Plus this model wouldn't work after I had the plot of the comic split into 3 different ending plots. I could reuse the same view controller by hiding and unhiding views right up to the 3 doors but after that I had to have separate view controllers with accompanying view controller classes. I found I could stop an animation's sound after the 3 doors but not before.


So I abandoned this idea and had one view controller per page for the whole app. Now I could stop the sound without any problem. Plus, much to my surprise, it was a bit easier on the memory when the app ran on my iPad air 2.


I couldn't find any indication that there is a limit on the number of view controllers that can be used in the storyboard anywhere on the net.

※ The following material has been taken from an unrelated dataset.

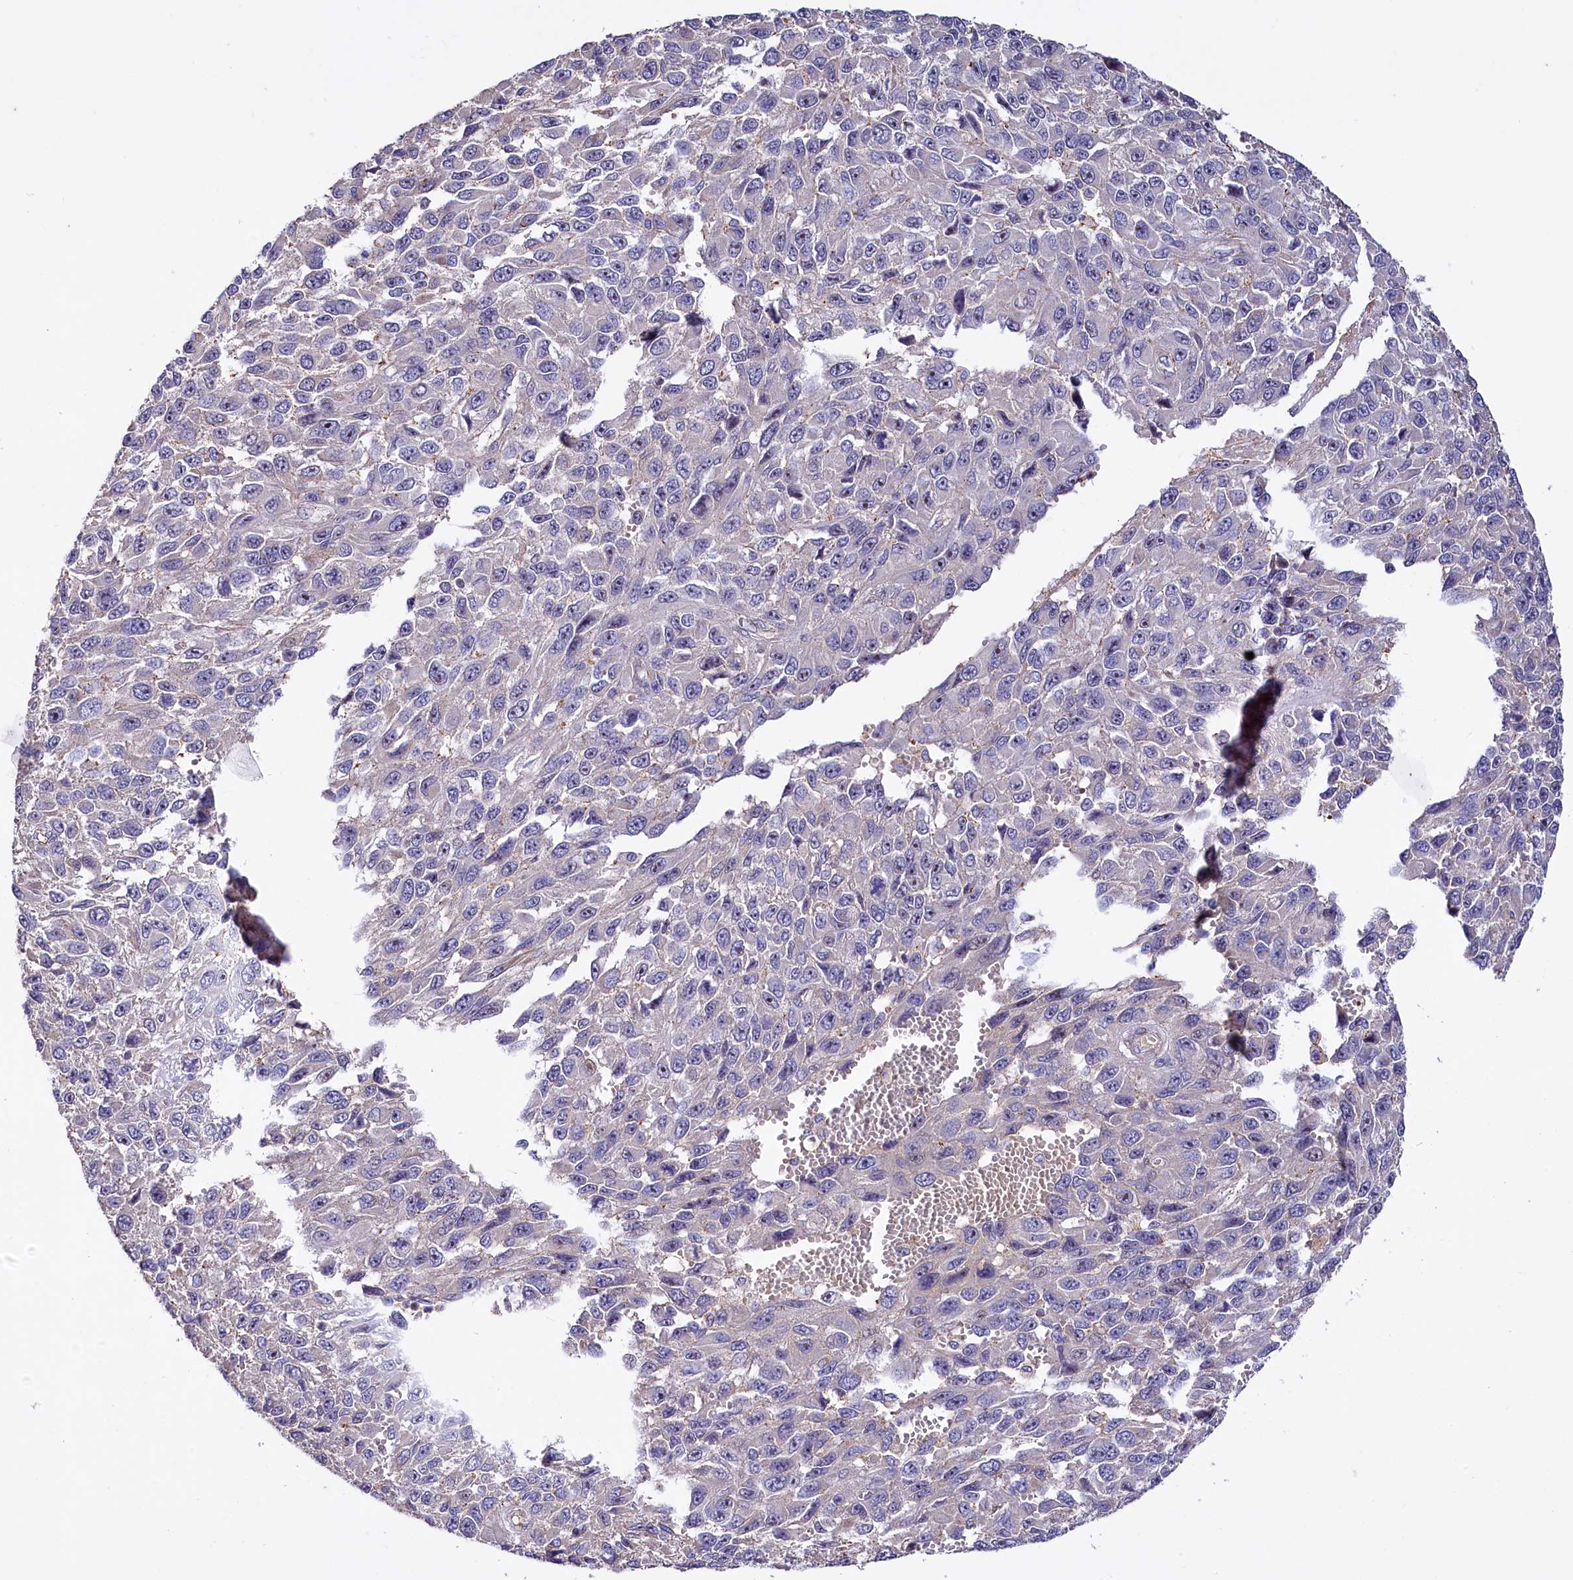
{"staining": {"intensity": "weak", "quantity": "<25%", "location": "cytoplasmic/membranous"}, "tissue": "melanoma", "cell_type": "Tumor cells", "image_type": "cancer", "snomed": [{"axis": "morphology", "description": "Normal tissue, NOS"}, {"axis": "morphology", "description": "Malignant melanoma, NOS"}, {"axis": "topography", "description": "Skin"}], "caption": "IHC of human melanoma shows no positivity in tumor cells.", "gene": "RPUSD3", "patient": {"sex": "female", "age": 96}}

And with the way I have it now, my control of everything from animation to sound and much much more is total and easy. (JUST the WAY I like it!)


🙂


But I prefer the structure of my code and the accompanying controllers to be ordered in the same way as the plot of the story and I would still like to know if I can reorder them somehow in the document outline.


JR

You can right click the storyboard and Open As -> Source Code.


You can then cut and paste "scenes", so for example, you have sections like



<!--Tab Bar Controller-->
<scene sceneID="lDY-Kn-kGl">
...stuff...
</scene>


which you can cut and paste in any order.


The order in the source code is the order in which they appear in the Document Outline.

This work-around works perfect. But it seems like it should be a simple click-drag to re-order. Amazing...Lol! Thx for your inside look into XML.